Secdelerimizdeki Miracımız bizi adam edecekti, ancak secde ‘görevini` en kısa şekliyle nasıl yapabilirim ya da secdede dahi aklıma yarınki dünyevi telaşlar geliyorken Miraç da neyin nesiydi?! Oysa Müslüman`a verilen en değerli hazineydi. Allah insanı en yakınında istiyordu.
Bedir`de azınlığa rağmen gayret ve secdeleriyle galip gelmemişler miydi? Secdelerindeki Miraç Allah`a öylesine ulaşmış ve dualara icabet eden Rab melekler ordusunu göndermişti. Hedefleri, duaları, yönelişleri, namazları da mükemmeldi ve Allah onlarla idi. Şimdi durum ters işler olmuş. Azınlık İsrail`de, çoğunluk Müslümanlarda! En büyük güç olan Allah yanlarında! Ancak yine de pörsümüş, dilden hale dökülmeyen, hep birbirini eleştiren, hedef mücadele ve yaşam hırsının dünyalıkları aldığı bir vaziyet bürümüş. Çoğunluk, Müslüman olmak ve secdelerimizdeki Miraç bizi adam etmeye yetecekti. Ancak biz Miracımızı kaybedince, her anlamdaki yönelişimizin Rabbimiz olduğunu unutunca tüm bu vaziyetlerin esiri olduk, çoğunluk içi boş bir balon oldu!
Kudüs! Kaç haftadır gündemde, dillerde, her yerde! Ancak hala içimizi rahatlatan güçlü bir karar yok. Aslında yarım asırdır gündemde ancak ne bir Selahaddin olabildik, ne de Ömer! Bekledik, hiç gelmeyeceklerdi… Aslında içimizden çıkacaktı bu yiğitler. Ancak ne olabildik, ne de örnek alabildik, sadece bekledik. Ta ki bu duruma geldi… Beklemeye hala devam ise, daha başka durumlara hazırlıklı olalım, ne yazık ki!
İnsanların Kudüs aşkını, O`nun için uğraşlarını boşa saymıyorum, yanlış anlaşılmasın. Ve halk olarak yapılabilecekler bu kadardır.
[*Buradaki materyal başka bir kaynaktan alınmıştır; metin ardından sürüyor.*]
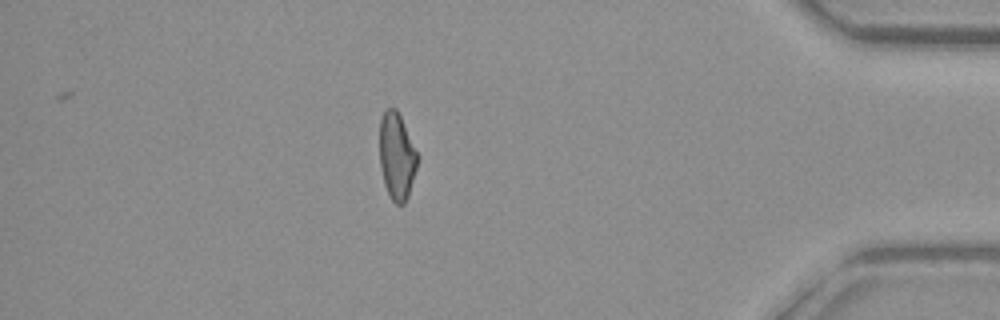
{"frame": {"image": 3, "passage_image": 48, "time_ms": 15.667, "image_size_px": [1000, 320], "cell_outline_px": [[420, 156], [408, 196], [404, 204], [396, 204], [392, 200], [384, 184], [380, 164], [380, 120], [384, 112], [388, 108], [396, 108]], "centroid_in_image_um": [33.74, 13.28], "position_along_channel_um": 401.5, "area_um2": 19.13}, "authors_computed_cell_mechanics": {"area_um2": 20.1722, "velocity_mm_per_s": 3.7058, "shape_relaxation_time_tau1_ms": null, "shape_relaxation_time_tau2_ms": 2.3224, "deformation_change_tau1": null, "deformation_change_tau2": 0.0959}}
Silahımız olan duamız, onları güçlendirmek istemeyen boykotumuz, haksızlığı dille, yürüyüşle, sosyal medya hesaplarındaki tavrımızla elimizden geleni yaparız, eyvallah. Ancak önemli olan bunlarda daimi kalabilmektir. En önemlisi tüm yönelişimizin önce Allah`a olarak, secdelerimizdeki Mirac`ı gözeterek, Müslim olmanın hakkını vererek büyük bir dünyevi silkinişle ahiret hedefine dönmektir. Unutmayalım, Miraca yükselirken Mescid-i Aksaya uğradı Nebi(a.s.)… Bizim de önce namazlarımızdaki Miraca uğramamız gerekir ki, güçlenelim, bilenelim, tefrikaları yerle bir edelim, dualarımızın kabulünü artırabilelim. Sonra Kudüs`e cesurca gidebilelim. Unutmayalım ki, Kudüs`ün özgürlüğü namazımızdaki Miracımızdan geçer. Çünkü secdedeki Miraç bizi Bedir aslanları, Uhud yiğitleri, Hendek mücahitleri gibi bir kıvama getirecektir!